Un manque de formation du côté des médecins

La réticence des médecins à proposer une contraception masculine est encore forte et tiendrait en grande partie à leur manque de formation en la matière. « En France, il n’y a pas vraiment de contrôle sur le contenu des pratiques et sur la formation des prescripteurs de contraception, explique Cécile Ventola. Notre enquête montre des niveaux de formation très variables d’un praticien à l’autre, et les médecins les moins formés sont aussi ceux qui proposent le moins de méthodes […] Ils ne sont pas nécessairement formés sur toutes les méthodes existantes, et certains médecins rencontrés dans le cadre de l’enquête ignoraient par exemple que la vasectomie est légale. On constate néanmoins que les praticiens les plus jeunes et les mieux formés favorisent le choix éclairé des usagers et proposent des panels de contraception plus larges, qui incluent plus souvent le préservatif, et de temps en temps la vasectomie. La prochaine génération de médecins sera peut-être plus inclusive vis-à-vis des méthodes masculines. »
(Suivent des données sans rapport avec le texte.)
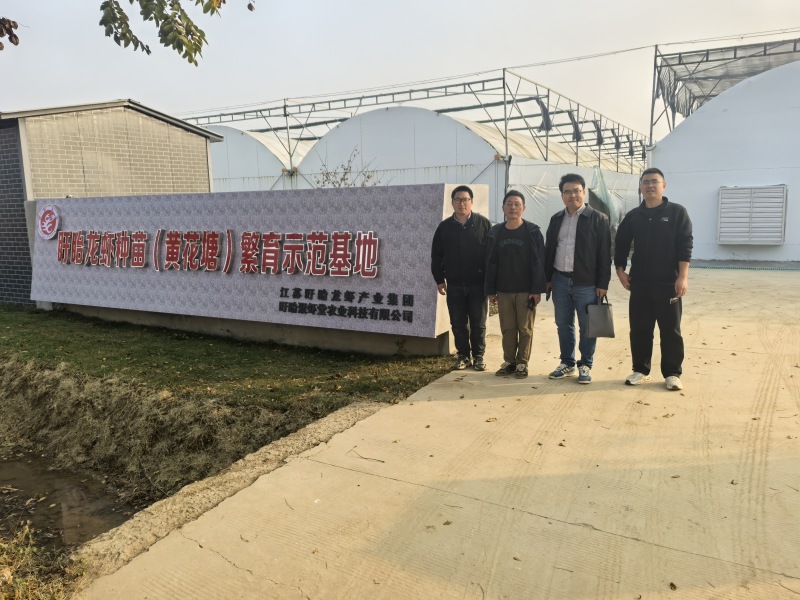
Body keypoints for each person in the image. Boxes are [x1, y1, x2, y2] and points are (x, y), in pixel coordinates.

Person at [614, 168, 693, 391]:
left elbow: (685, 244)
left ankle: (672, 373)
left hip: (669, 283)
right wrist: (620, 271)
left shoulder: (677, 212)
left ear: (663, 185)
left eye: (654, 182)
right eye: (646, 182)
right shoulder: (634, 216)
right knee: (640, 329)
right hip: (640, 283)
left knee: (670, 330)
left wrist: (683, 277)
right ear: (640, 186)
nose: (650, 186)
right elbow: (621, 243)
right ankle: (640, 370)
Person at [544, 173, 611, 385]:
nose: (572, 195)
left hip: (587, 283)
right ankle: (567, 362)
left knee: (587, 325)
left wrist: (603, 283)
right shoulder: (556, 219)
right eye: (567, 192)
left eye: (576, 191)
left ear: (584, 192)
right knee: (563, 324)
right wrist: (548, 278)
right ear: (562, 195)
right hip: (560, 280)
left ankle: (585, 364)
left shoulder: (598, 219)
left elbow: (605, 254)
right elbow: (549, 250)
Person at [485, 190, 547, 379]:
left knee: (525, 328)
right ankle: (509, 361)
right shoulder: (495, 232)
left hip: (526, 290)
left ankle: (522, 363)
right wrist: (491, 289)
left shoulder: (532, 232)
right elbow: (490, 262)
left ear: (523, 208)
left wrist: (537, 290)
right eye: (509, 204)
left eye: (517, 204)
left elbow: (540, 262)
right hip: (503, 290)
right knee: (507, 328)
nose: (513, 207)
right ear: (503, 208)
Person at [431, 185, 491, 371]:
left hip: (478, 284)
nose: (461, 203)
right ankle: (463, 356)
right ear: (452, 203)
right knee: (458, 323)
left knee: (478, 323)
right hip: (455, 285)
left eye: (465, 200)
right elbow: (436, 255)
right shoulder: (444, 227)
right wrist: (439, 279)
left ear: (472, 202)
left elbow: (491, 256)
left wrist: (491, 283)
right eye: (458, 200)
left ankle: (479, 356)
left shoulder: (483, 224)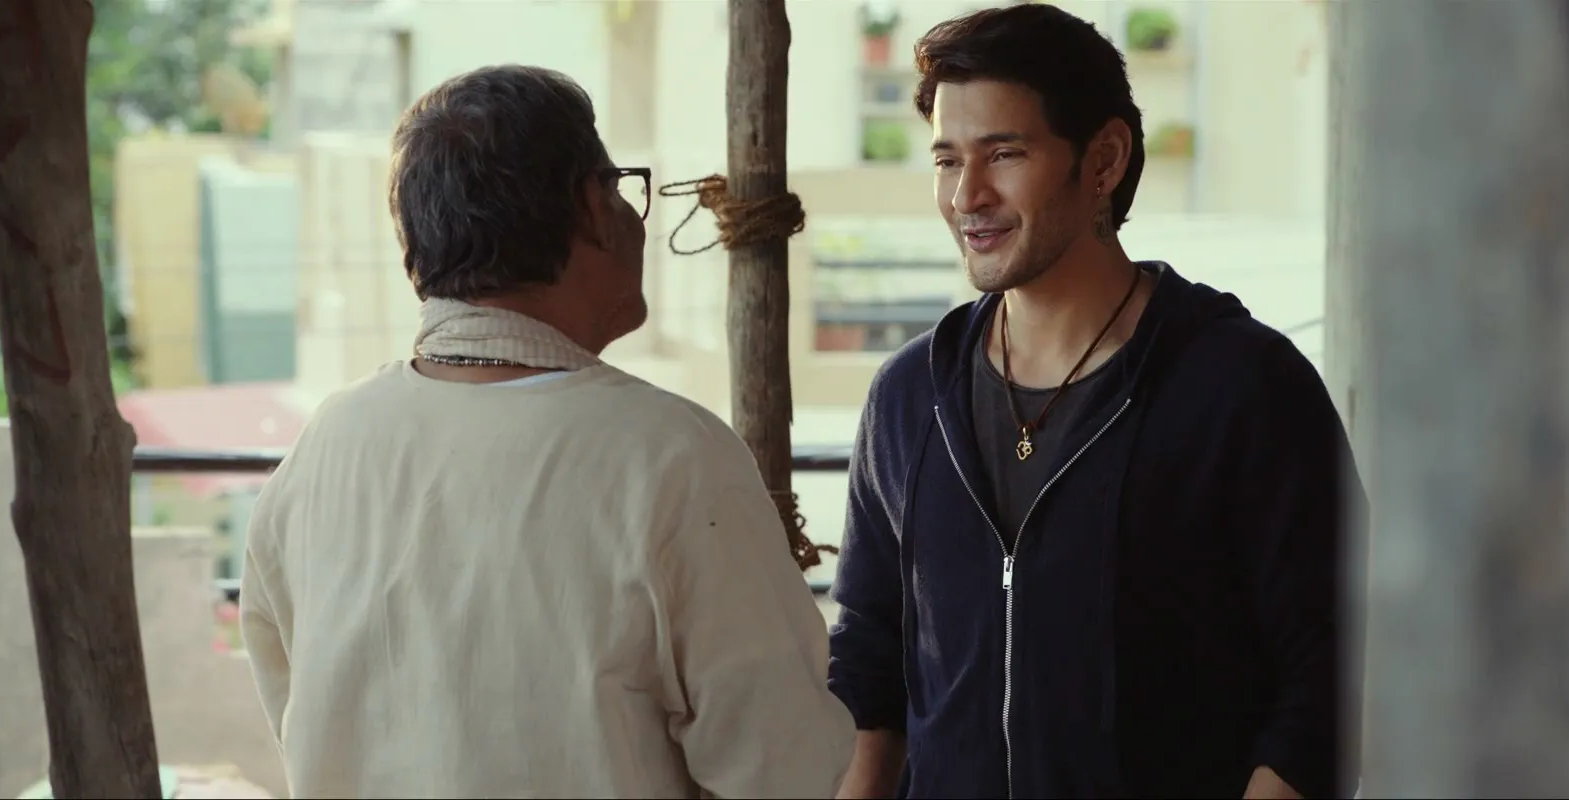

Mais on n’y est pas encore. En 2016, des essais cliniques internationaux menés sur 220 volontaires sous forme d’injections hormonales ont été arrêtés prématurément pour cause d’effets secondaires : acné, augmentation de la libido, troubles de l’humeur. Une autre technique, le Vasalgel, qui consiste en une injection unique qui bloque les spermatozoïdes dans le canal déférent, a été testée avec succès sur des lapins puis sur des singes. Prometteur (efficace rapidement, réversible et sans hormone), il deva
it être testé sur les hommes dès 2016, mais l’échéance a été repoussée sans date précise, retardant encore une hypothétique commercialisation future.